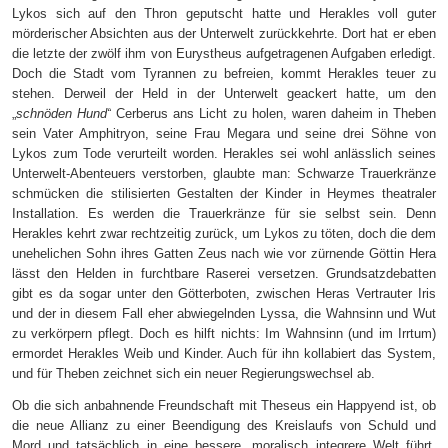
Lykos sich auf den Thron geputscht hatte und Herakles voll guter
mörderischer Absichten aus der Unterwelt zurückkehrte. Dort hat er eben
die letzte der zwölf ihm von Eurystheus aufgetragenen Aufgaben erledigt.
Doch d
ie Stadt vom Tyrannen zu befreien, kommt Herakles teuer zu
stehen. Derweil der Held in der Unterwelt geackert hatte, um den
„
schnöden Hund“
Cerberus ans Licht zu holen, waren daheim in Theben
sein Vater Amphitryon, seine Frau Megara und seine drei Söhne von
Lykos zum Tode verurteilt worden. Herakles sei wohl anlässlich seines
Unterwelt-Abenteuers verstorben, glaubte man: Schwarze Trauerkränze
schmücken die stilisierten Gestalten der Kinder in Heymes theatraler
Installation. Es werden die Trauerkränze für sie selbst sein. Denn
Herakles kehrt zwar rechtzeitig zurück, um Lykos zu töten, doch die dem
unehelichen Sohn ihres Gatten Zeus nach wie vor zürnende Göttin Hera
lässt den Helden in furchtbare Raserei versetzen. Grundsatzdebatten
gibt es da sogar unter den Götterboten, zwischen Heras Vertrauter Iris
und der in diesem Fall eher abwiegelnden Lyssa, die Wahnsinn und Wut
zu verkörpern pflegt. Doch es hilft nichts: Im Wahnsinn (und im Irrtum)
ermordet Herakles Weib und Kinder. Auch für ihn kollabiert das System,
und für Theben zeichnet sich ein neuer Regierungswechsel ab.
Ob die sich anbahnende Freundschaft mit Theseus ein Happyend ist, ob
die neue Allianz zu einer Beendigung des Kreislaufs von Schuld und
Mord und tatsächlich in eine bessere, moralisch integrere Welt führt,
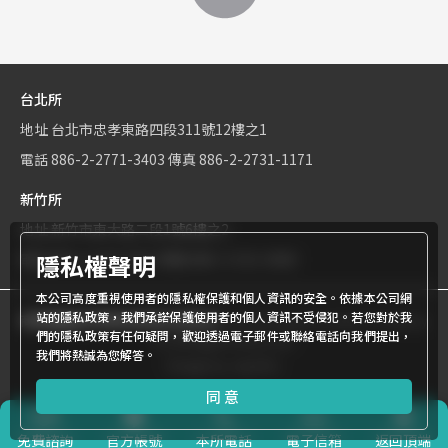
台北所
地址
台北市忠孝東路四段311號12樓之1
電話
886-2-2771-3403
傳真
886-2-2731-1171
新竹所
地址
新竹市東大路二段1號6樓之2
隱私權聲明
電話
886-3-534-9161
傳真
886-3-531-0460
本公司高度重視使用者的隱私權保護和個人資訊的安全。依據本公司網
站的隱私政策，我們承諾保護使用者的個人資訊不受侵犯。若您對於我
商標權屬世界專利有限公司所有
© World Patent Limited Company
們的隱私政策有任何疑問，歡迎透過電子郵件或聯絡電話向我們提出，
Inc All Rights Reserved.
我們將熱誠為您解答。
Design by Julyinfo.
同意
免費
諮詢
官方帳號
本所電話
電子信箱
返回頂端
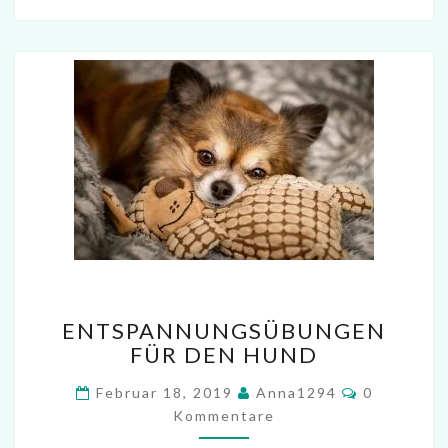
ENTSPANNUNGSÜBUNGEN
ENTSPANNUNGSÜBUNGEN
FÜR
FÜR DEN HUND
DEN
HUND
Kommenta
Februar 18, 2019
Anna1294
0
Kommentare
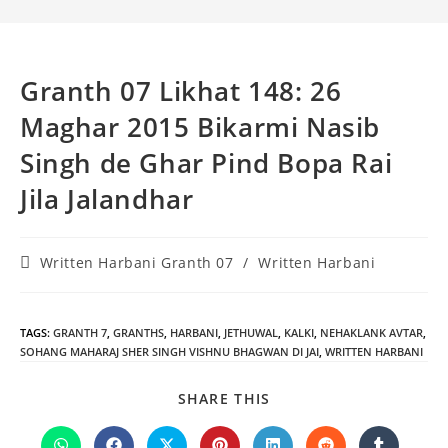
Granth 07 Likhat 148: 26
Maghar 2015 Bikarmi Nasib
Singh de Ghar Pind Bopa Rai
Jila Jalandhar
Post
Written Harbani Granth 07
/
Written Harbani
category:
TAGS
:
GRANTH 7
,
GRANTHS
,
HARBANI
,
JETHUWAL
,
KALKI
,
NEHAKLANK AVTAR
,
SOHANG MAHARAJ SHER SINGH VISHNU BHAGWAN DI JAI
,
WRITTEN HARBANI
SHARE
SHARE THIS
THIS
CONTENT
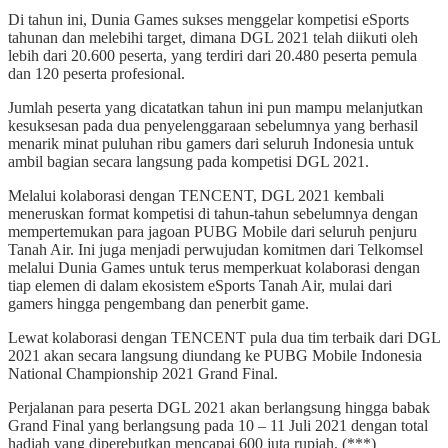
Di tahun ini, Dunia Games sukses menggelar kompetisi eSports
tahunan dan melebihi target, dimana DGL 2021 telah diikuti oleh
lebih dari 20.600 peserta, yang terdiri dari 20.480 peserta pemula
dan 120 peserta profesional.
Jumlah peserta yang dicatatkan tahun ini pun mampu melanjutkan
kesuksesan pada dua penyelenggaraan sebelumnya yang berhasil
menarik minat puluhan ribu gamers dari seluruh Indonesia untuk
ambil bagian secara langsung pada kompetisi DGL 2021.
Melalui kolaborasi dengan TENCENT, DGL 2021 kembali
meneruskan format kompetisi di tahun-tahun sebelumnya dengan
mempertemukan para jagoan PUBG Mobile dari seluruh penjuru
Tanah Air. Ini juga menjadi perwujudan komitmen dari Telkomsel
melalui Dunia Games untuk terus memperkuat kolaborasi dengan
tiap elemen di dalam ekosistem eSports Tanah Air, mulai dari
gamers hingga pengembang dan penerbit game.
Lewat kolaborasi dengan TENCENT pula dua tim terbaik dari DGL
2021 akan secara langsung diundang ke PUBG Mobile Indonesia
National Championship 2021 Grand Final.
Perjalanan para peserta DGL 2021 akan berlangsung hingga babak
Grand Final yang berlangsung pada 10 – 11 Juli 2021 dengan total
hadiah yang diperebutkan mencapai 600 juta rupiah. (***)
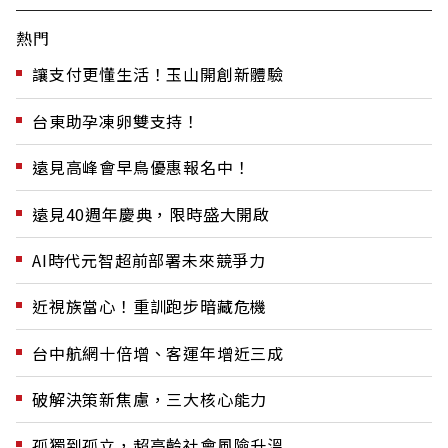
熱門
讓支付更懂生活！玉山開創新體驗
台東助孕凍卵雙支持！
遠見高峰會早鳥優惠報名中！
遠見40週年慶典，限時盛大開啟
AI時代元智超前部署未來競爭力
近視族當心！重訓跑步暗藏危機
台中航網十倍增、客運年增近三成
破解決策新焦慮，三大核心能力
孤獨到孤立，超高齡社會風險升溫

-------

Your assignment
Apart from the pictures, repeat the data above exactly.

Task solution
Lykos sich auf den Thron geputscht hatte und Herakles voll guter
mörderischer Absichten aus der Unterwelt zurückkehrte. Dort hat er eben
die letzte der zwölf ihm von Eurystheus aufgetragenen Aufgaben erledigt.
Doch d
ie Stadt vom Tyrannen zu befreien, kommt Herakles teuer zu
stehen. Derweil der Held in der Unterwelt geackert hatte, um den
„
schnöden Hund“
Cerberus ans Licht zu holen, waren daheim in Theben
sein Vater Amphitryon, seine Frau Megara und seine drei Söhne von
Lykos zum Tode verurteilt worden. Herakles sei wohl anlässlich seines
Unterwelt-Abenteuers verstorben, glaubte man: Schwarze Trauerkränze
schmücken die stilisierten Gestalten der Kinder in Heymes theatraler
Installation. Es werden die Trauerkränze für sie selbst sein. Denn
Herakles kehrt zwar rechtzeitig zurück, um Lykos zu töten, doch die dem
unehelichen Sohn ihres Gatten Zeus nach wie vor zürnende Göttin Hera
lässt den Helden in furchtbare Raserei versetzen. Grundsatzdebatten
gibt es da sogar unter den Götterboten, zwischen Heras Vertrauter Iris
und der in diesem Fall eher abwiegelnden Lyssa, die Wahnsinn und Wut
zu verkörpern pflegt. Doch es hilft nichts: Im Wahnsinn (und im Irrtum)
ermordet Herakles Weib und Kinder. Auch für ihn kollabiert das System,
und für Theben zeichnet sich ein neuer Regierungswechsel ab.
Ob die sich anbahnende Freundschaft mit Theseus ein Happyend ist, ob
die neue Allianz zu einer Beendigung des Kreislaufs von Schuld und
Mord und tatsächlich in eine bessere, moralisch integrere Welt führt,
台北所
地址
台北市忠孝東路四段311號12樓之1
電話
886-2-2771-3403
傳真
886-2-2731-1171
新竹所
地址
新竹市東大路二段1號6樓之2
隱私權聲明
電話
886-3-534-9161
傳真
886-3-531-0460
本公司高度重視使用者的隱私權保護和個人資訊的安全。依據本公司網
站的隱私政策，我們承諾保護使用者的個人資訊不受侵犯。若您對於我
商標權屬世界專利有限公司所有
© World Patent Limited Company
們的隱私政策有任何疑問，歡迎透過電子郵件或聯絡電話向我們提出，
Inc All Rights Reserved.
我們將熱誠為您解答。
Design by Julyinfo.
同意
免費
諮詢
官方帳號
本所電話
電子信箱
返回頂端
ENTSPANNUNGSÜBUNGEN
ENTSPANNUNGSÜBUNGEN
FÜR
FÜR DEN HUND
DEN
HUND
Kommenta
Februar 18, 2019
Anna1294
0
Kommentare
Granth 07 Likhat 148: 26
Maghar 2015 Bikarmi Nasib
Singh de Ghar Pind Bopa Rai
Jila Jalandhar
Post
Written Harbani Granth 07
/
Written Harbani
category:
TAGS
:
GRANTH 7
,
GRANTHS
,
HARBANI
,
JETHUWAL
,
KALKI
,
NEHAKLANK AVTAR
,
SOHANG MAHARAJ SHER SINGH VISHNU BHAGWAN DI JAI
,
WRITTEN HARBANI
SHARE
SHARE THIS
THIS
CONTENT
Di tahun ini, Dunia Games sukses menggelar kompetisi eSports
tahunan dan melebihi target, dimana DGL 2021 telah diikuti oleh
lebih dari 20.600 peserta, yang terdiri dari 20.480 peserta pemula
dan 120 peserta profesional.
Jumlah peserta yang dicatatkan tahun ini pun mampu melanjutkan
kesuksesan pada dua penyelenggaraan sebelumnya yang berhasil
menarik minat puluhan ribu gamers dari seluruh Indonesia untuk
ambil bagian secara langsung pada kompetisi DGL 2021.
Melalui kolaborasi dengan TENCENT, DGL 2021 kembali
meneruskan format kompetisi di tahun-tahun sebelumnya dengan
mempertemukan para jagoan PUBG Mobile dari seluruh penjuru
Tanah Air. Ini juga menjadi perwujudan komitmen dari Telkomsel
melalui Dunia Games untuk terus memperkuat kolaborasi dengan
tiap elemen di dalam ekosistem eSports Tanah Air, mulai dari
gamers hingga pengembang dan penerbit game.
Lewat kolaborasi dengan TENCENT pula dua tim terbaik dari DGL
2021 akan secara langsung diundang ke PUBG Mobile Indonesia
National Championship 2021 Grand Final.
Perjalanan para peserta DGL 2021 akan berlangsung hingga babak
Grand Final yang berlangsung pada 10 – 11 Juli 2021 dengan total
hadiah yang diperebutkan mencapai 600 juta rupiah. (***)
熱門
讓支付更懂生活！玉山開創新體驗
台東助孕凍卵雙支持！
遠見高峰會早鳥優惠報名中！
遠見40週年慶典，限時盛大開啟
AI時代元智超前部署未來競爭力
近視族當心！重訓跑步暗藏危機
台中航網十倍增、客運年增近三成
破解決策新焦慮，三大核心能力
孤獨到孤立，超高齡社會風險升溫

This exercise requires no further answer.